Published:Monday | November 25, 2013 | 8:11 AM

Jovan Johnson, Gleaner Writer



The Supreme Court is today expected to rule on the application brought by former Leader of Opposition Business in the Senate, Arthur Williams, against the Opposition Leader Andrew Holness.




Last Thursday, Justice Paulette Williams heard legal arguments in the matter challenging the decision of Holness to submit undated Senate resignation letters to the Governor General.



Williams filed the application on Tuesday seeking to block Holness from filling vacant opposition seats in the Senate.



The resignations of Williams and Dr Christopher Tufton were announced in the Upper House on November 15, although they had said they had no intention to step down following the Jamaica Labour Party leadership race.

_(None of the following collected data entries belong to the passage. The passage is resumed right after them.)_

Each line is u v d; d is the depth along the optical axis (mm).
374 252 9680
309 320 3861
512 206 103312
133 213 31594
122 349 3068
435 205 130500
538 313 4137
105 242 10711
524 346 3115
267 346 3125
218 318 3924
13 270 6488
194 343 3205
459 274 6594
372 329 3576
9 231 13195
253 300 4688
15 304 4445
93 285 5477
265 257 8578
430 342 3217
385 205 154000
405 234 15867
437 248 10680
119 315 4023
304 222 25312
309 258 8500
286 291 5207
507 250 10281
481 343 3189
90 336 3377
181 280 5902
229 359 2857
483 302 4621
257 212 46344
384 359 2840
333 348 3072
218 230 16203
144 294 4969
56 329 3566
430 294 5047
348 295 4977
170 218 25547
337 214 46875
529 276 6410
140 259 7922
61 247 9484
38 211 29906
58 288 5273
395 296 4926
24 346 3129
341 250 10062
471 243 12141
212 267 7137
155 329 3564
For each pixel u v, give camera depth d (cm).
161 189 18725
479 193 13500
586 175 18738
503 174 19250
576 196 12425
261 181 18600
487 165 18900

It later emerged that Holness had secured an end to the tenure of the senators by submitting to the Governor General, undated resignation letters they wrote almost two years ago.



However, Williams who has admitted to crafting the letters, said at the time seven of the eight Opposition Senators wrote the undated resignation letters, it was for a specific purpose.



He said they were to be submitted to the Governor General only if the respective senator departed from the JLP's position for a referendum on the Caribbean Court of Justice (CCJ).



As a result, Williams has argued that the Opposition Leader breached his constitutional rights when he submitted his resignation letter to the Governor General.



However, Holness has rejected Williams' claims.



In his affidavit, Holness declared that Williams had assured him that the controversial undated resignation letters were constitutional.



He said the use of the pre-signed resignation letters was a scheme devised by Williams who wanted to preserve unity in the Opposition Senate.



Holness also said he did not have any discussions with Williams about the use of the letters for any particular purpose including a vote against the CCJ.



According to Holness the use of a letter subject to such a vote would be useless because a vote once cast cannot be retrieved and would render the letters redundant.